The Score
In the last few years, something amazing has happened for savers regarding their IRA. Did you feel it? That sensation when you see a deal what seems too good to be true, and isn’t? It used to be that super-savers lived in ambiguity by taking money from their after-tax 401ks and rolling over those contributions onto their Roth IRAs to maximize your investment returns.
The IRS
When the IRS made a clarification in to retirement savings rules around this process, they essentially have enabled savers a means of putting in up to $18,500 a year (as of 2018) into their after-tax 401k accounts and then roll that into a Roth IRA, whose normal contribution limit is normally capped by both income and flat contribution caps. The contribution cap for IRAs is, relative to 401ks measly, only $6,500 a year. With the backdoor IRA, it is now possible to plug an additive $12.5k of salary per year into your Roth 401k and you’re able to roll that over into your Roth IRA, plus any interest, at the time od your rollover.
The Potential Pitfalls
Because the IRS never makes things to simple we need to be aware that there are some ‘gotchas’ up their sleeves. The IRS will look at various aggregation factors across your income and IRA accounts. This may end up with you not getting the full benefit of your rollover unscathed. Additionally, maximizing these savings in addition to saving in traditional 401k accounts could put you in a pinch. You’d be saving close to $37k per year toward a potentially far off retirement plan.

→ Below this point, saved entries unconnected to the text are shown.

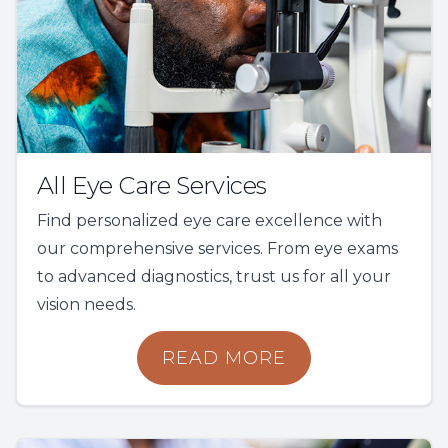
All Eye Care Services
Find personalized eye care excellence with
our comprehensive services. From eye exams
to advanced diagnostics, trust us for all your
vision needs.
READ MORE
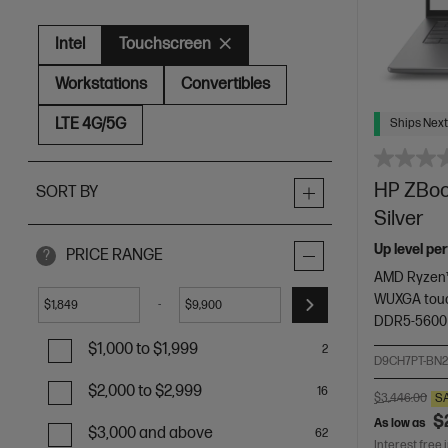
Intel
Touchscreen
Workstations
Convertibles
LTE 4G/5G
Ships Next
HP ZBook
SORT BY
Silver
Up level pe
PRICE RANGE
?
AMD Ryzen™
WUXGA touc
-
$
$
DDR5-5600
$1,000 to $1,999
2
D9CH7PT-BN
$2,000 to $2,999
16
$3,446.00
S
$
As low as
$3,000 and above
62
Interest free 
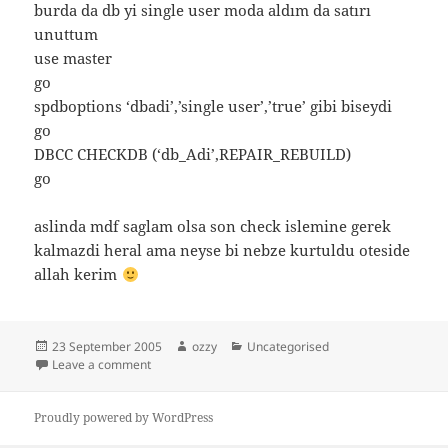
burda da db yi single user moda aldım da satırı
unuttum
use master
go
spdboptions ‘dbadi’,’single user’,’true’ gibi biseydi
go
DBCC CHECKDB (‘db_Adi’,REPAIR_REBUILD)
go
aslinda mdf saglam olsa son check islemine gerek
kalmazdi heral ama neyse bi nebze kurtuldu oteside
allah kerim
Posted
Author
Categories
23 September 2005
ozzy
Uncategorised
on
on mdf den db kurtarma
Leave a comment
Proudly powered by WordPress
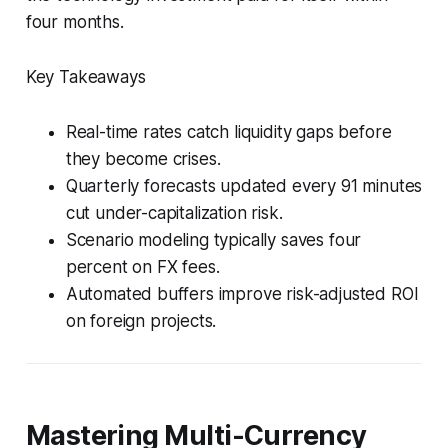
four months.
Key Takeaways
Real-time rates catch liquidity gaps before
they become crises.
Quarterly forecasts updated every 91 minutes
cut under-capitalization risk.
Scenario modeling typically saves four
percent on FX fees.
Automated buffers improve risk-adjusted ROI
on foreign projects.
Mastering Multi-Currency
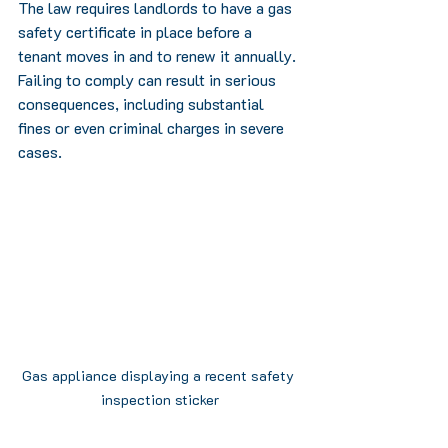
The law requires landlords to have a gas 
safety certificate in place before a 
tenant moves in and to renew it annually. 
Failing to comply can result in serious 
consequences, including substantial 
fines or even criminal charges in severe 
cases. 
Gas appliance displaying a recent safety 
inspection sticker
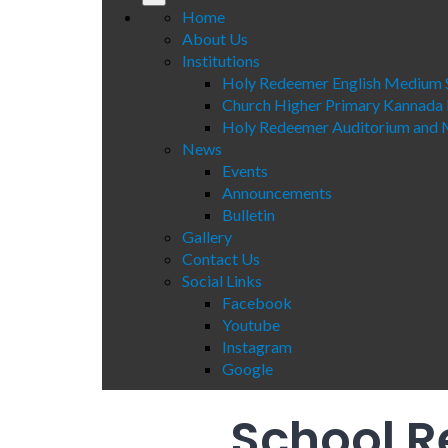
Home
About Us
Institutions
Holy Redeemer English Medium 
Church Higher Primary Kannada
Holy Redeemer Auditorium and M
News
Events
Announcements
Bulletin
Gallery
Contact Us
Social Links
Facebook
Youtube
Instagram
Google
School R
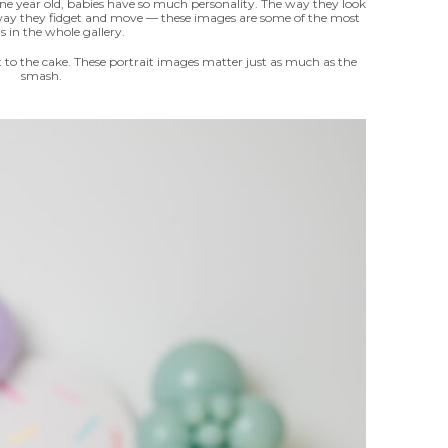
t one year old, babies have so much personality. The way they look
 way they fidget and move — these images are some of the most
s in the whole gallery.
t to the cake. These portrait images matter just as much as the
smash.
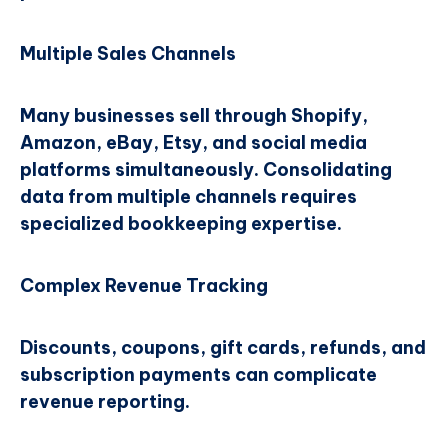
Multiple Sales Channels
Many businesses sell through Shopify,
Amazon, eBay, Etsy, and social media
platforms simultaneously. Consolidating
data from multiple channels requires
specialized bookkeeping expertise.
Complex Revenue Tracking
Discounts, coupons, gift cards, refunds, and
subscription payments can complicate
revenue reporting.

Lifetime Value Implications
The power punch of this approach needs to be quantified for you to truly see the long-term benefits this added savings can deliver to your long-term portfolio. An additive $12.5k over 20 years in an after-tax retirement account at 5% real-returns (5% above inflation) will compound to roughly $433k. More aggressive returns of 7.5% and 10% above inflation will deliver an additive $581k and $787k. Those returns are on a 20-year scale and balloon the longer that money can work for you.